With a screenplay credited to Rick Jaffa and Amanda Silver (who together wrote Rise of the Planet of the Apes) and Mark Bomback, Dawn of the Planet of the Apes builds nicely on the characterizations and events set up in its predecessor. It tells a story which is grounded firmly in what has already been established - Caesar has conflicted feelings for humans because he had experiences with good ones as well as bad, while Koba's feelings are purely negative as he has experienced nothing but the worst of humans - and expands upon it, creating a rich community of characters and inter-relationships that provides the film with an emotional core. As in Rise, the human characters are, for the most part, not as well-developed as the ape characters, however, the film does a good job at drawing parallels between Caesar and Malcolm, who are both ultimately acting in ways that are meant to safeguard their families and ensure their futures. Both hope that a lasting peace can be created between the mutually suspicious sides, and both find their positions undercut by colleagues who are able to use fear and anger to convince others to forgo negotiation and cooperation in favor of violence. The film ends on a deeply somber note, but it earns that ending through the amount of work it puts into developing the story and its stakes.
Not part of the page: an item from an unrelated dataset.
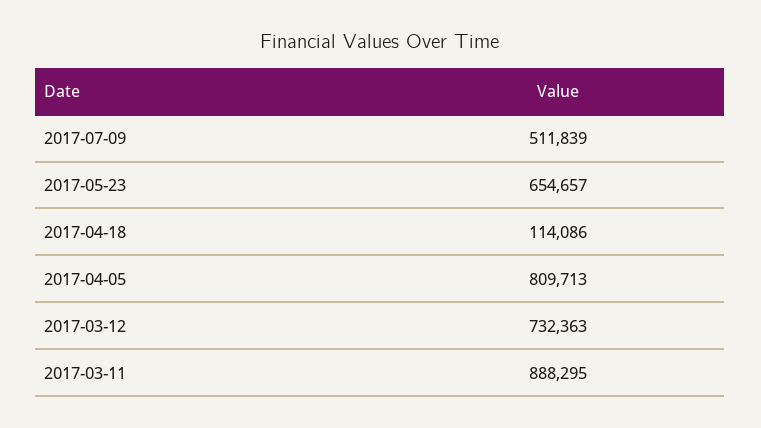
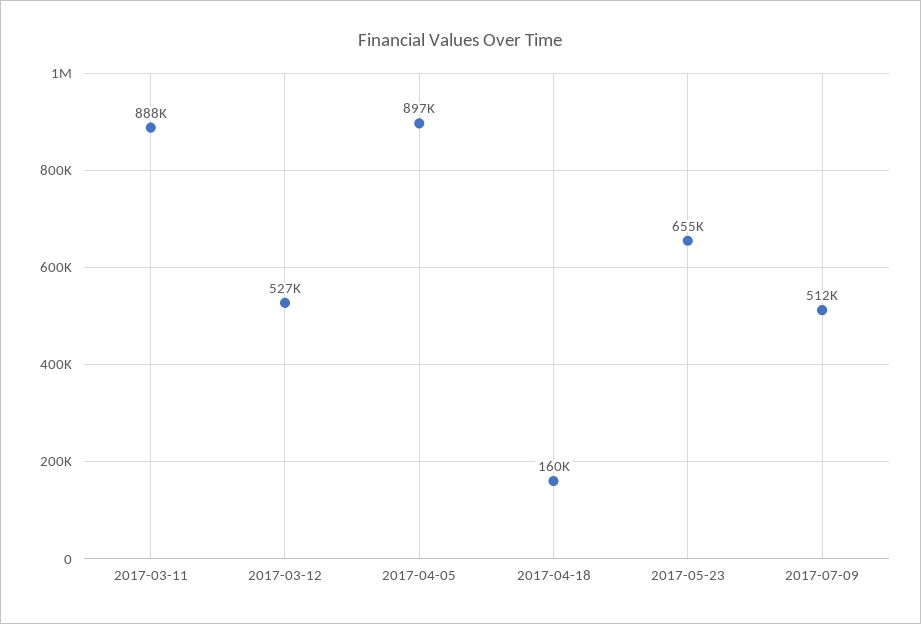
2017-04-18: 114086 -> 160000
2017-04-05: 809713 -> 897000
2017-03-12: 732363 -> 527000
The visual effects work in Dawn of the Planet of the Apes (which just made the shortlist for AMPAS' Best Visual Effects category) is marvelous, even better than it was in Rise. The apes, particularly Serkis' Caesar, are even more expressive and rendered in a way that allows the line between human characters and ape characters to be blurred, and which allows the performances by the actors playing the apes to come through the technology in an unobstructed way. There's apparently been a push for Serkis as a contender for Best Supporting Actor and, though I don't think the performance is in any way a "supporting" one, if ever a motion capture performance had a chance of securing an Oscar nomination, it's this one. Serkis (as well as Kebbell as Koba) gives a performance which transcends the technology that surrounds it and certainly deserves consideration.